Open food pantry boxes full of food Getty
Jaya Saxena is a Correspondent at Eater.com, and the series editor of Best American Food and Travel Writing. She explores wide ranging topics like labor, identity, and food culture.

We are here to report some breaking news that may come as a shock: Giving people money for food means they can buy food and thus not go hungry. Please take all the time you need to process this revelation.

According to Census data, initiatives to increase access to SNAP benefits and the stimulus payments have shrunk adult hunger rates from 11 percent in March to around eight percent now, the lowest level since the pandemic began. “Money helps,” Diane Whitmore Schanzenbach, an economist and director of the Institute for Policy Research at Northwestern University, told Politico. I’m no economist, but I will also give my two cents: No shit!

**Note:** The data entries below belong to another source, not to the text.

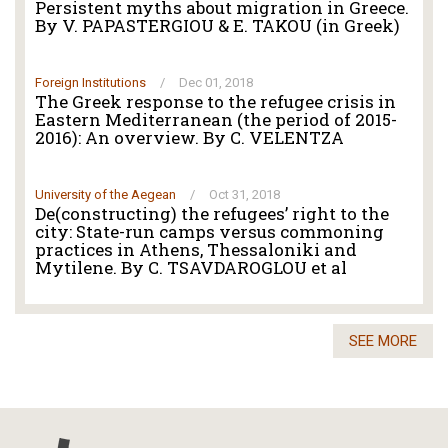
Persistent myths about migration in Greece.
By V. PAPASTERGIOU & E. TAKOU (in Greek)
Foreign Institutions
/
Dec 01, 2018
The Greek response to the refugee crisis in
Eastern Mediterranean (the period of 2015-
2016): An overview. By C. VELENTZA
University of the Aegean
/
Oct 31, 2018
De(constructing) the refugees’ right to the
city: State-run camps versus commoning
practices in Athens, Thessaloniki and
Mytilene. By C. TSAVDAROGLOU et al
SEE MORE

The pandemic has spurred unprecedented levels of food insecurity, as people lost jobs or fell ill. Food banks, community fridges, and other mutual aid efforts helped but quickly became overwhelmed. In December, an estimated 12 percent of Americans said they hadn’t had enough to eat that past week. And according to a recent report from Feeding America, “significant racial disparities in food insecurity which existed before COVID-19 remain in the wake of the pandemic. Feeding America projects that 21% of Black individuals (1 in 5) may experience food insecurity in 2021, compared to 11% of white individuals (1 in 9).”

But yes, money helps. Last summer, Census data showed 80 percent of households surveyed spent their first stimulus checks on food. And recent numbers show an 18 percent drop of adults living in households that either sometimes or often did not have enough to eat in the two weeks after the mid-March stimulus checks went out. Those were part of Biden’s $1.9 trillion American Rescue Plan, which also expanded SNAP benefits and extended unemployment benefits. Taken with December’s $900 billion relief package, it’s an unprecedented (if still not enough) amount of money given directly to people.

Agriculture Secretary Tom Vilsack recently praised the dramatic decrease in hunger rates, and said the government should “take the lessons from this horrible crisis and let’s figure out how to turn it into something more permanent.” For instance, some advocates are fighting for free school lunches, which have been made widely available by federal waivers, to become permanent.

Making sure everyone has access to the most basic necessity required to live, on a planet where there is enough food for everyone, seems pretty obvious. But of course, the opposition insists that feeding oneself and one’s family must be a matter of “earning,” and that some people just don’t deserve food. It’s remarkably cruel, and as we’ve seen throughout the pandemic and beyond, poverty and hunger have little to do with how hard someone works.